··· Texte d'étude ···

De Remothered, je ne connaissais que, très brièvement, Remothered : Tormented Fathers, un opus qui avait eu son petit vent de succès. Production de Stormind Games, il se présentait comme un jeu loin d’être inoubliable mais qui avait sa petite identité à lui. Rosemary Reed, une femme au passé trouble, comme nombre de héros de jeux horrifiques, menait l’enquête au sein de la demeure de Richard Felton. La fouille des lieux entraînera la femme dans un tourbillon de révélations et d’horreur.
Deux ans plus tard, Stormind Games présente la séquelle de ce périple. Si quelques trailers révèlent que Rosemary Reed sera à nouveau présente, Remothered : Broken Porcelain met surtout en avant une nouvelle héroïne en la personne de Jennifer. Jeune adolescente œuvrant dans l’auberge Ashmann, elle y ressent la présence d’une curieuse créature. Son nom : Porcelain. Sa signature : un sifflement.
L’auberge Ashmann se présente comme le huis-clos au sein duquel Jennifer va évoluer. De l’extérieur vous n’apercevrez que la forêt encerclant le bâtiment qui semble se trouver au milieu de nulle part : un grand classique de l’horreur afin de marquer l’isolement de ses protagonistes. Aucune date nous est donnée, tout juste peut on suspecter que les faits se déroulent en hiver au vu de la neige recouvrant les sapins.
Si on espère découvrir un labyrinthe en cette auberge, force est de constater que la topographie des lieux est très simple à retenir. Jennifer explorera en tout et pour tout un rez-de-chaussée occupé par un hall gigantesque, un étage composé de multiples petites pièces et un sous-sol à l’architecture sommaire. Nombre de pièces demeurent porte closes ou ne s’ouvrent que très brièvement pour le bien du scénario. Jennifer n’aura jamais l’occasion de collecter de multiples clés pour ouvrir autant de portes dérobées. Une clé ramassée est rapidement utilisée juste après au sein de l’auberge.
L’exploration se retrouve ainsi fort limitée. La progression même de Remothered : Broken Porcelain consiste en une succession d’actions répétitives : trouver l’objet nous permettant d’atteindre une salle habituellement fermée et échapper aux boss. Ces derniers sont, par définition, toujours plus puissants que vous. Il vous sera, hormis cas particuliers et, surtout, scénarisés, impossible de les tuer. Jennifer devra se défendre en lançant des objets à leur encontre ou en les frappant par derrière. Si jamais l’ennemi vous saisit mais que vous avez une arme de poing (fourchette, couteau, etc) vous pourrez vous extirper de son emprise grâce à un QTE.

···

■ **Consigne a**: D'après le texte sur Remothered : Broken Porcelain, quel nom porte la créature dont Jennifer sent la présence à l'auberge Ashmann ?
Ce texte et la liste n'ont aucun lien l'un avec l'autre.

··· Données fournies ···

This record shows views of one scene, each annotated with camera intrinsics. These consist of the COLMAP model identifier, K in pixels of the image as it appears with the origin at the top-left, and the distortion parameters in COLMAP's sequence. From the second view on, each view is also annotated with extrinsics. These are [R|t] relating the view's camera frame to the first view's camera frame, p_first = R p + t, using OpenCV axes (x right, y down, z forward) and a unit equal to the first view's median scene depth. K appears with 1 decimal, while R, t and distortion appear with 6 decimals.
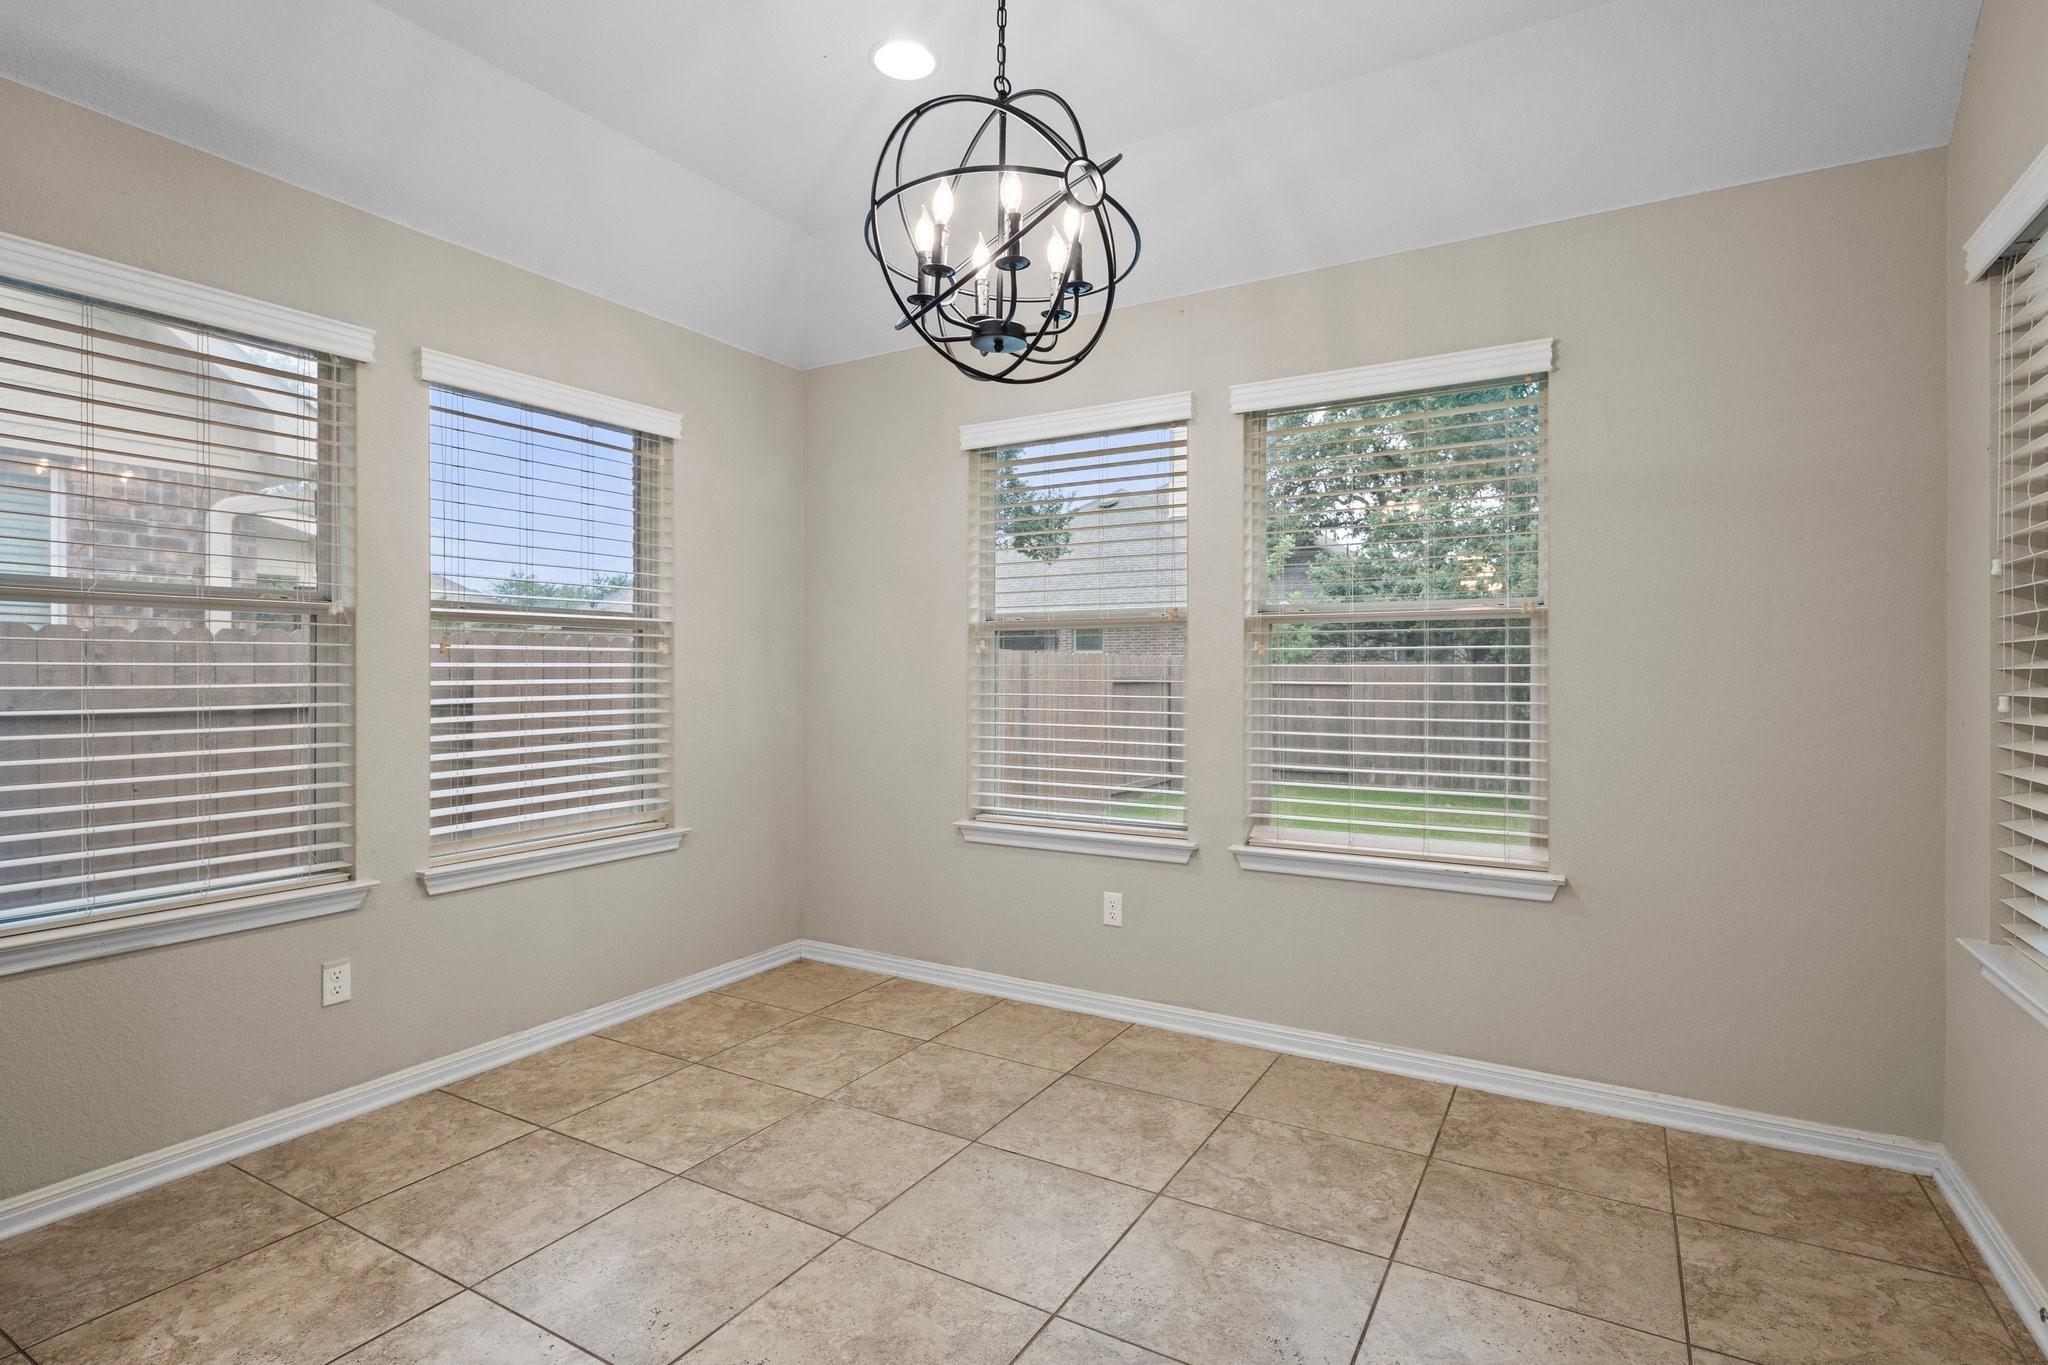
lens RADIAL K [[999.1, 0, 1023.7], [0, 999.1, 673.2], [0, 0, 1]] dist [-0.002863, -0.001553]
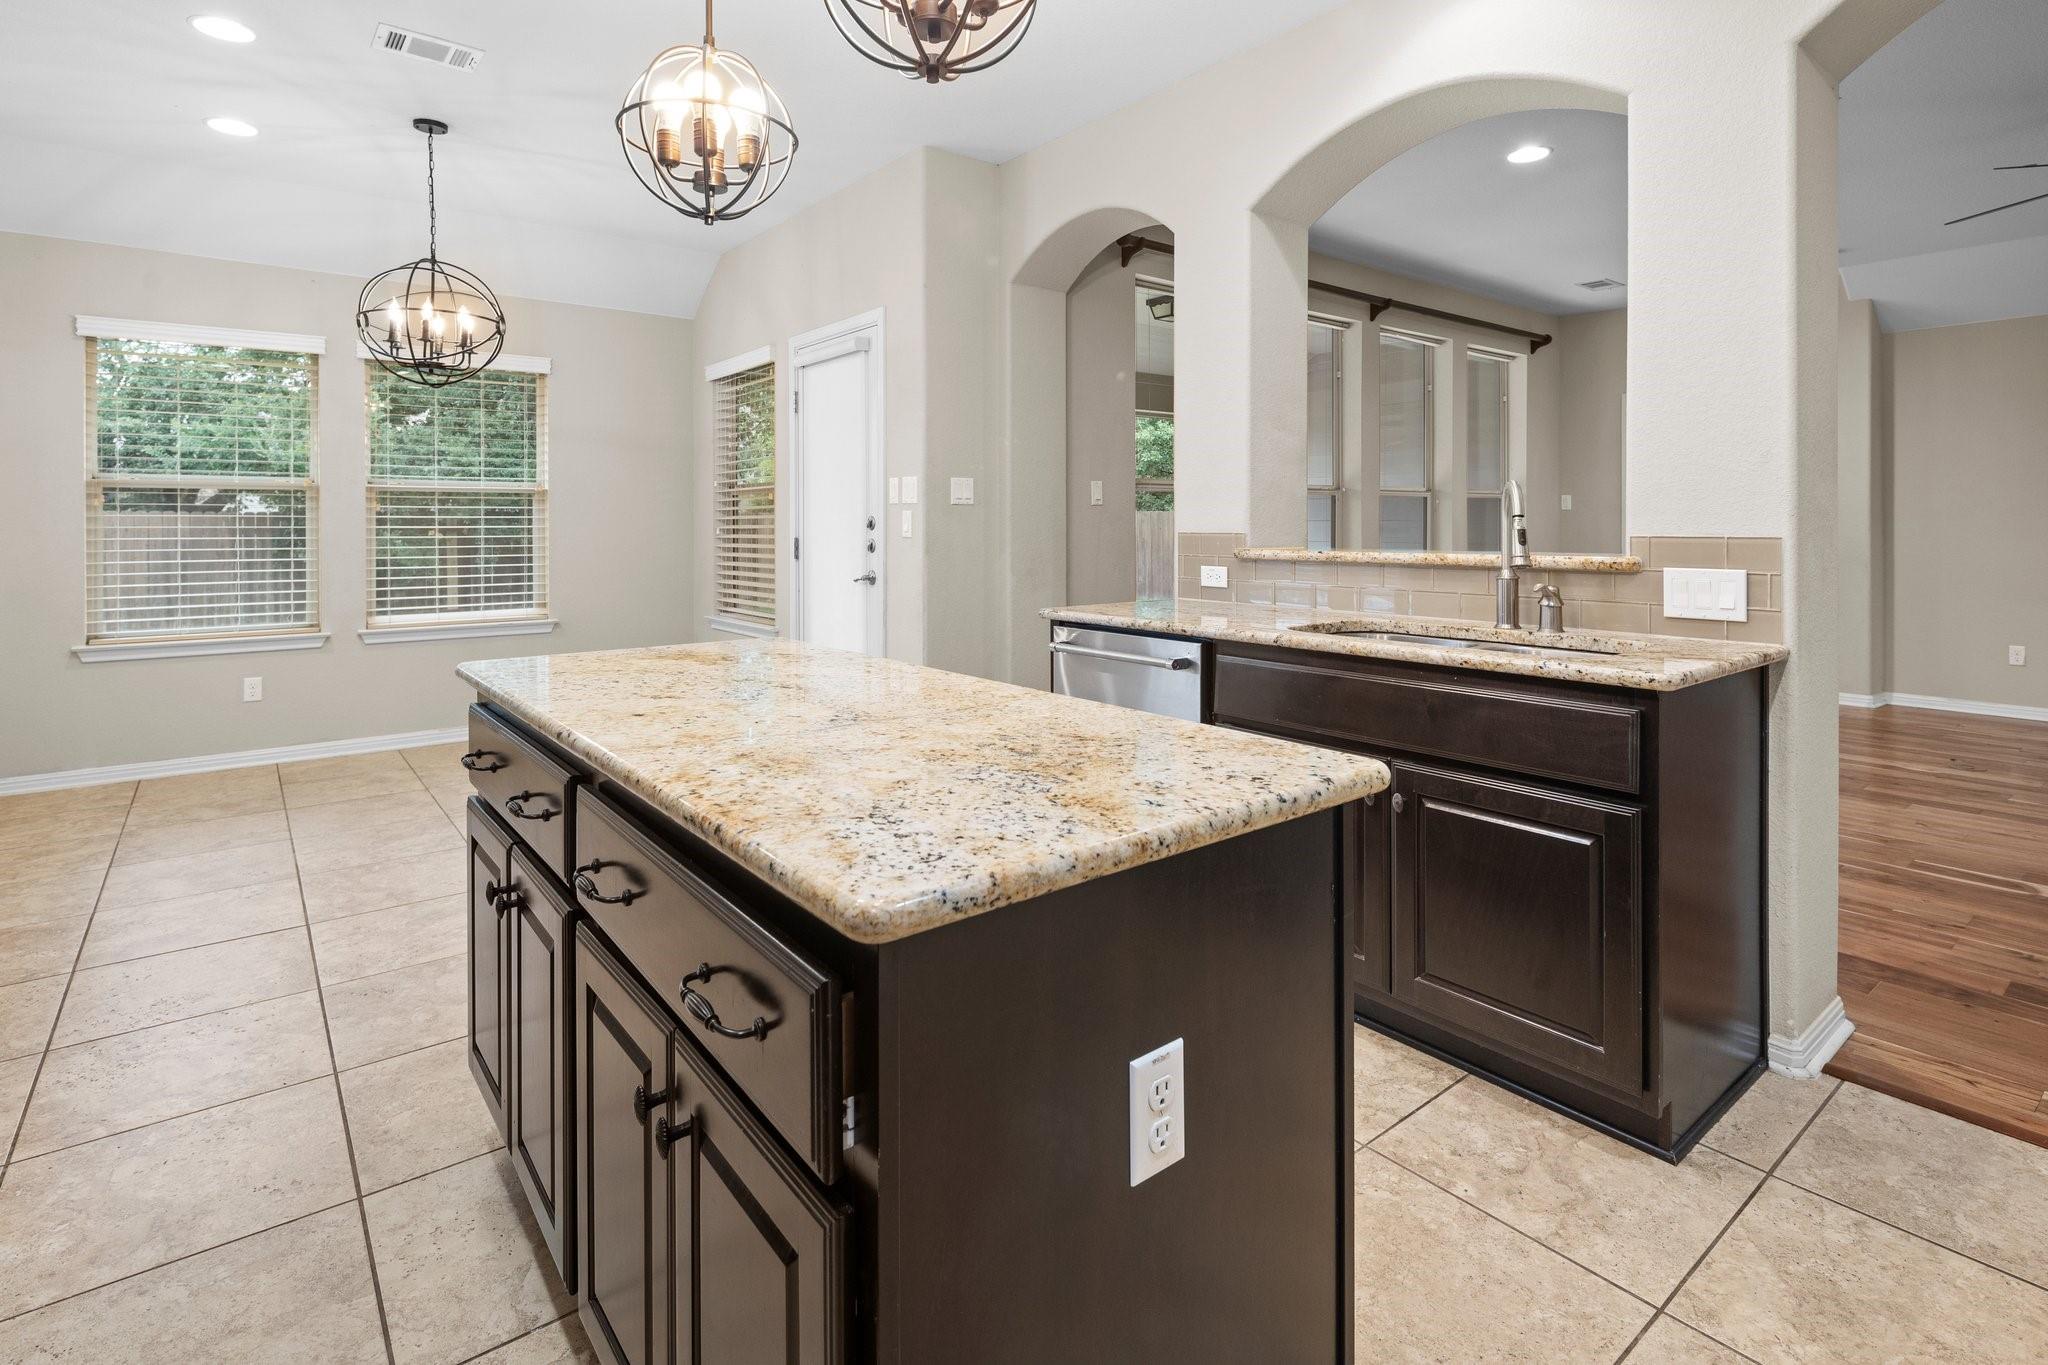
lens RADIAL K [[1004.6, 0, 1019.1], [0, 1004.6, 536.7], [0, 0, 1]] dist [0.000500, -0.001570]
pose [[0.369005, -0.012265, 0.929346, -0.863594], [0.005733, 0.999924, 0.010920, 0.011776], [-0.929410, 0.001298, 0.369047, -0.552012]]
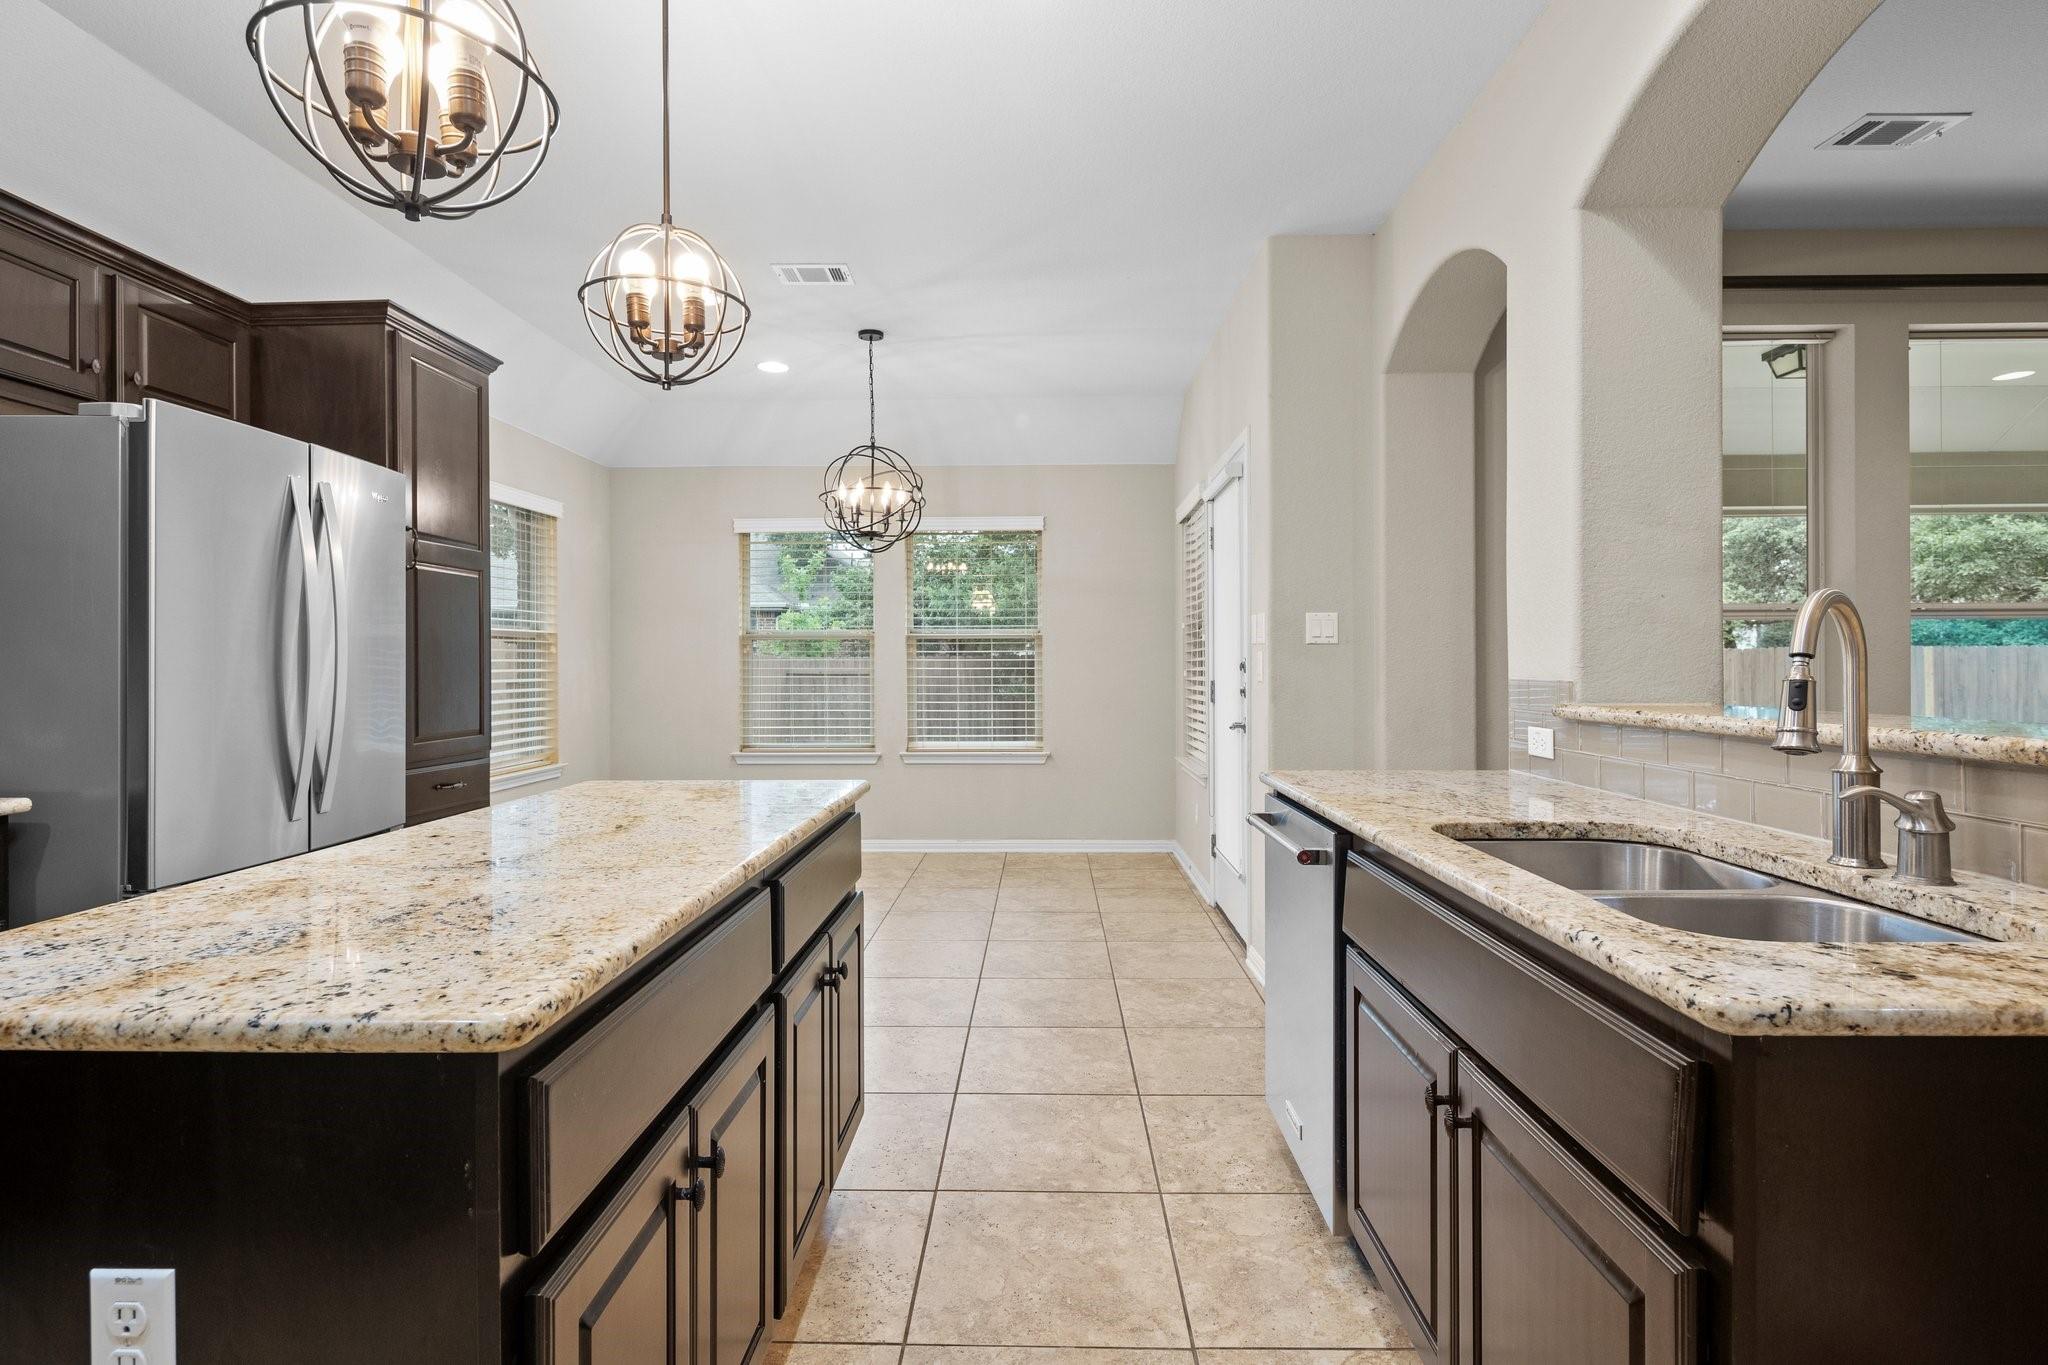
lens RADIAL K [[999.1, 0, 1023.7], [0, 999.1, 673.2], [0, 0, 1]] dist [-0.002863, -0.001553]
pose [[0.879137, -0.005528, 0.476537, -0.497369], [0.004478, 0.999984, 0.003339, 0.011283], [-0.476548, -0.000802, 0.879148, -0.815756]]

···

■ **Consigne b**: Extrayez toutes les lignes de la liste sans y changer un seul caractère, en laissant les images de côté.

■ **Corrigé a**: Elle s'appelle Porcelain.

■ **Corrigé b**:
This record shows views of one scene, each annotated with camera intrinsics. These consist of the COLMAP model identifier, K in pixels of the image as it appears with the origin at the top-left, and the distortion parameters in COLMAP's sequence. From the second view on, each view is also annotated with extrinsics. These are [R|t] relating the view's camera frame to the first view's camera frame, p_first = R p + t, using OpenCV axes (x right, y down, z forward) and a unit equal to the first view's median scene depth. K appears with 1 decimal, while R, t and distortion appear with 6 decimals.
lens RADIAL K [[999.1, 0, 1023.7], [0, 999.1, 673.2], [0, 0, 1]] dist [-0.002863, -0.001553]
lens RADIAL K [[1004.6, 0, 1019.1], [0, 1004.6, 536.7], [0, 0, 1]] dist [0.000500, -0.001570]
pose [[0.369005, -0.012265, 0.929346, -0.863594], [0.005733, 0.999924, 0.010920, 0.011776], [-0.929410, 0.001298, 0.369047, -0.552012]]
lens RADIAL K [[999.1, 0, 1023.7], [0, 999.1, 673.2], [0, 0, 1]] dist [-0.002863, -0.001553]
pose [[0.879137, -0.005528, 0.476537, -0.497369], [0.004478, 0.999984, 0.003339, 0.011283], [-0.476548, -0.000802, 0.879148, -0.815756]]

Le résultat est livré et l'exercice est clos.